Sunday, July 22, 2007 Estremera: Early morning ramble By Stella Estremera Spider's Web
I'M STANDING at a waiting shed, making do with the post's shade, trying to fit my almost corpulent figure into the thin strip of no-sun as the 7 a.m. sun glares from the left.
Whoever still doubts the concern about global warming need only to stand beside me. It wasn't five years ago when 7 a.m. on a July day meant a tinge of dawn cold.
But the dawn has not been cold of late. Just three hours earlier I was trying to conk myself to sleep while my body cringed in protest because of the hot foam mattress that the electric fan couldn't manage to cool down.
And then a truck whizzes by at top speed stirring up a cloud of dust; must be a handful of soil that has been rendered infertile, its topsoil long lost, constantly covered by gravel and sand and stirred up into dust by the wind and humans. Did you know that's how deserts start?
The speeding truck is followed by a jeepney snorting out black smoke. I cough and sneeze and scoff out my disgust.
How small is that island that's supposed to be the first one to disappear once the Antartic ice crashes into the sea along with the polar bears? Is its elevation from sea level anywhere near the elevation of where I'm living now? Would that mean that Times Beach will be gone and then we'll maybe have something called Matina Crossing beach? Pretty heavy thought for 7 a.m.
Finally a taxi takes me out of the misery created by the swirling dust, black diesel smoke, and a sun that's as hot as high noon and yet is slanted right where the shade, sheds, and every other thing above me cannot cover.
The 7 a.m. AM radio news is on and the nasal voice of a female reporter talks about the formaldehyde in candies and biscuits and the Chinese embassy's call to the Philippine regulatory body that found the formaldehyde in their darn foodstuff, and I wonder: who the heck ever thought of putting formaldehyde in candies and biscuits, anyway?
We've heard about such trick for fresh fish. In fact, that must have been a decade ago when tuna from this part of the country was in the middle of such controversy. But formaldehyde being formaldehyde -- you know, stuff that keeps cadavers from decaying until they're buried to turn into dust from where they came (I just hope not any of the dust stirred up by the speeding truck that I have just inhaled) -- while it may be darn ruthless to use the same to keep fish fresh longer, but it does make some sense, the ruthless businessman sense. But biscuits and candies? I don't get it.
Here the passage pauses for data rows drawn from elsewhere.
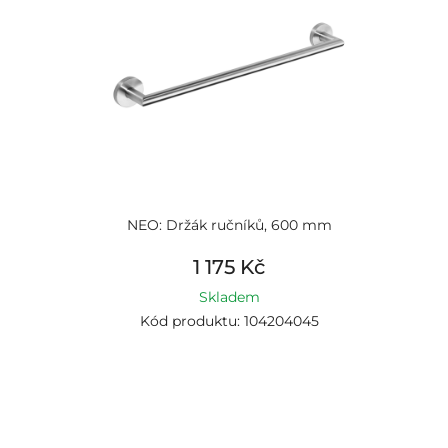
NEO: Držák ručníků, 600 mm
1 175 Kč
Skladem
Kód produktu: 104204045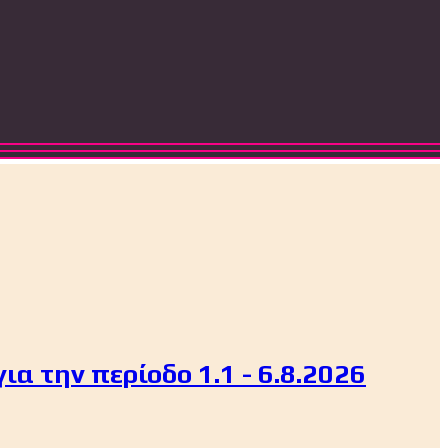
α την περίοδο 1.1 - 6.8.2026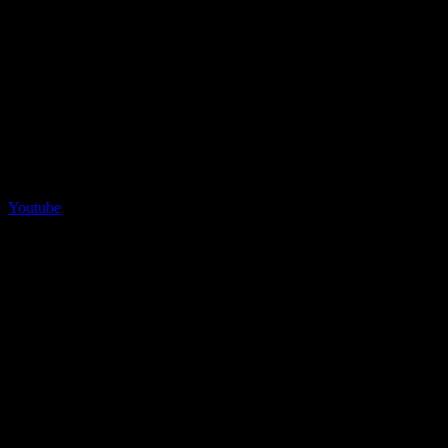
Youtube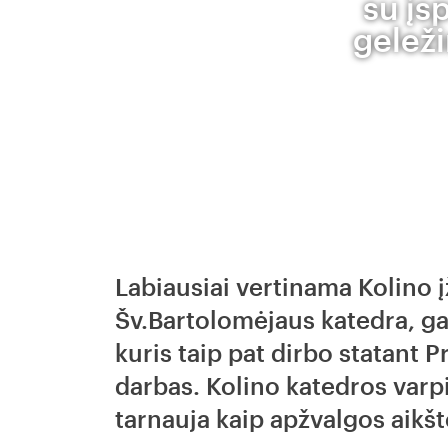
su įs
geleži
Labiausiai vertinama Kolino 
Šv.Bartolomėjaus katedra, ga
kuris taip pat dirbo statant P
darbas. Kolino katedros varpi
tarnauja kaip apžvalgos aikšt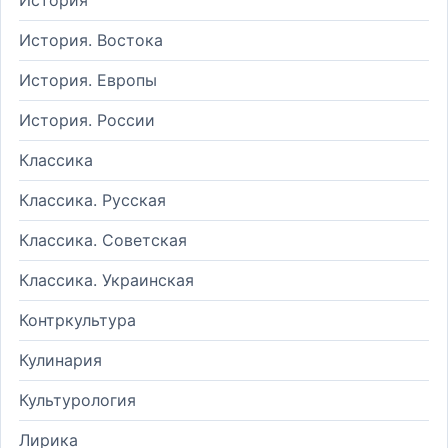
История. Востока
История. Европы
История. России
Классика
Классика. Русская
Классика. Советская
Классика. Украинская
Контркультура
Кулинария
Культурология
Лирика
But hey, if they can make siopao from cardboard soaked in caustic soda and then later on report that the reporter just made the story up, then be ready for anything; formaldehyde in biscuits and the implicit threat of an embassy's call included.
In the office I browse through the day's tabloid news and counted three rape stories, all minors, and remember the time, very much within my lifetime and when I was no longer that young when a rape story was always met with outrage, shock, and concern and a rape story involving a minor was nationwide concern... deemed so by the reporters themselves. Now, rape has become regular police blotter stories in the line of "suspects being killed while trying to escape." Dismay, outrage, shock and concern suspended if not rendered no longer appropriate. I wonder why saliva tastes bitter...
Still the Chinese stuff rankle and I wonder how it is to be the ruler of 2-billion citizens where all rural areas still do not have water closets and people live in close proximity with their excrement: it's Isla Verde a billion times over. I feel bile rise up my mouth once more... appetizing thought for an early morning work. Maybe it was the sun, maybe it was the heat that kept me up most of the night, I just hope that all these outraged thoughts aren't only by me as I continue to long for a cold dawn and for the sun to no longer glare at me as I stand by the roadside at 7 a.m.
The morning sun is supposed to make us smile as it creeps up a horizon covered with mist, but not anymore. Formalin keeps cadavers and biscuits fresh and bile is the regular taste of saliva.